Wednesday, February 29, 2012

The Darling Buds of -- February?


Shall I compare thee to a summer's day?
Thou art more lovely and more temperate:
Rough winds do shake the darling buds of May,

And summer's lease hath all too short a date…
                                                                        William Shakespeare


            Social scientists are forever warning against the use of “anecdotal evidence,” but it is often the most telling kind.  It is hard to convince me of the reality of Global Warming or even her slightly less apocalyptic sibling, Climate Change, on the basis of “computer projections” that no teacher on earth can explain to me.  Anecdote, on the other hand, I generally grasp with ease.

            Having spent most of my younger life in warm climes, the first time I was ever on ice skates was right here in Princeton, N. J.  It was in the winter of 1961-62, during the year I spent in graduate school here.  We skated on frozen Lake Carnegie, along with what seemed like half the town.  The scene was happy and carefree, a kind of upper middle class version of Breughel.  While I struggled to stay vertical on my borrowed skates, my friend and classmate Chuck Fish, a Vermont native, dazzled us with his easy hockey-player moves, which included an effortless backwards glide.
Then,

and then again

and now



            I returned to Princeton permanently in 1965 as a member of the faculty.  We lived at first in one of the high-rise apartment buildings, named for a defunct one-time president of the university, next to the lake.  I have many happy memories of that age, not least among them skating on the lake.  We lived atop a column of apartments at the bottom of which lived the young family of Bart Giammati, later President of Yale and later still Commissioner of Baseball.  We used to get the Giammatis’ kitchen smells (always delicious) up the shared ventilation shaft.  Skating on the lake was so thoroughly established a custom that the apartment dwellers’ association had formed a standing committee charged with its organization and regulation.

            Years pass.  Life goes on.  We move to the center of town and then again, in the late 1980s, to a house of our own not far from the lake.  While I can offer you no statistics I can tell you with certainty that in no more than half a dozen years in the last quarter century has there been a sustained freeze convincing enough to the local police authorities to allow even a day’s skating.  In many winters the lake has not frozen over at all.

            I think I did see a thin crust for half a day last month, of a strength that might have supported a heavy water fowl.  We did have two snow falls.  The first seemed fairly sensational since it came early enough in the autumn that there was still enough unfallen foliage to wreak havoc with the trees.   I have no sharp memory of the second, in midwinter, but it cannot have amounted to much.  I tend to measure things now in terms of an idiosyncratic index of personal foot-pound expenditure.  Shoveling out our large driveway after the second snowfall barely raised a sweat.  Oรน sont les neiges d'antan?

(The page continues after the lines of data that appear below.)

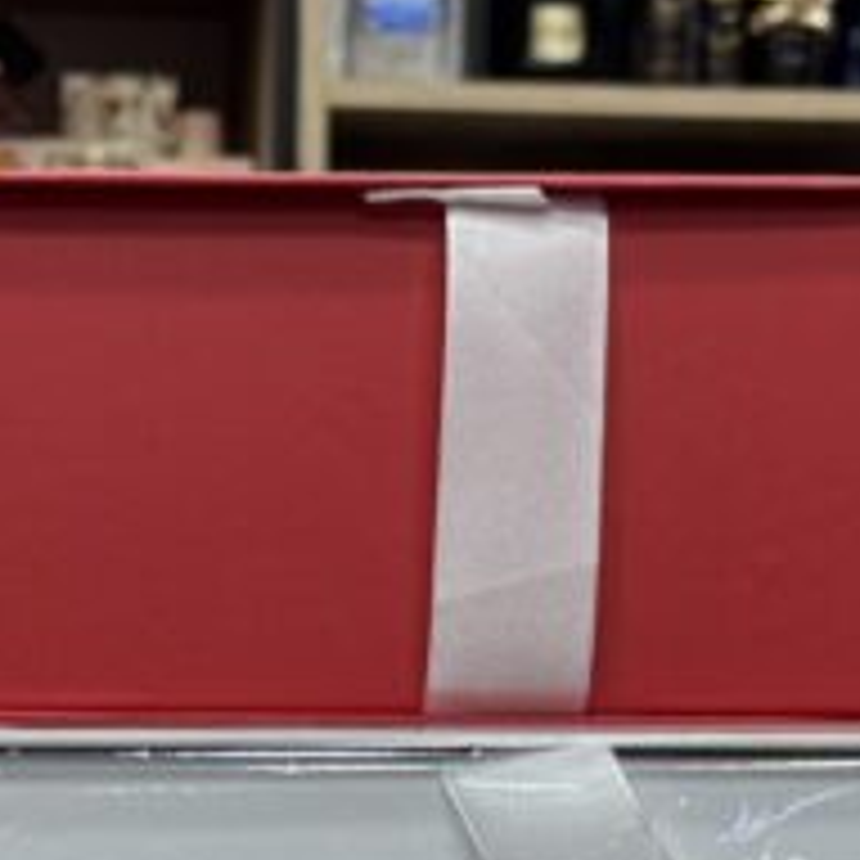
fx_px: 5003
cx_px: 446
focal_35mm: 178
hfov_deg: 9.8
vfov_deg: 9.7
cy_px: 995
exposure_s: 1/100
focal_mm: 6.76
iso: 80
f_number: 1.78
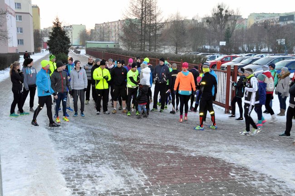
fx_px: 356
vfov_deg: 30.8
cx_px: 148
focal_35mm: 44
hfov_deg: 45.0
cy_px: 98
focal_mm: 29
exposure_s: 1/60
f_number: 13
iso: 800
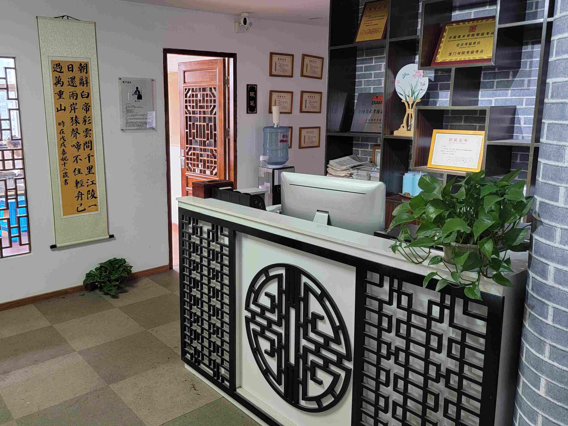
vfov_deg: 46.7
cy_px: 189
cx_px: 241
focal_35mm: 30
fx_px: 492
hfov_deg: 59.7
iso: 160
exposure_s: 1/50
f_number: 1.8
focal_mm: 6.7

             There are other interesting indications.  We have been as lavish as possible in using the fireplace, but my winter woodpile seems only slightly smaller than I left it in October.  Many of the days in February have been so warm as to invite me into the garden to begin a desultory and seriously premature “spring” clean-up in the thin winter sunlight.  It is not I alone who am confused.  Some of the clusters of snow drops in the yard have been in what seems like continual bloom since the late autumn.  Our forsythia buds are swelling.  On campus some of the bushes are in bloom.  The daffodils are coming up, and some of the crocuses are already in bloom.  Not to mention the japonica.  The weather forecast for today is “Wintry Mix”.  I never thought I could welcome such a prediction with something akin to enthusiasm, but I have to say my feeling is “About time!”

            I want to respect the limitations of my anecdotal evidence.  I declare myself innocent of all extrapolation.  I confine myself to the past two decades, and to a single modest sized county in central New Jersey.  I make no global claims, and I draw no conclusions from my flaming shrubbery concerning the wisdom or unwisdom of drilling for oil in Alaska or launching a Manhattan Project for the exploitation of algae.  However, there are certain things that you cannot help noticing.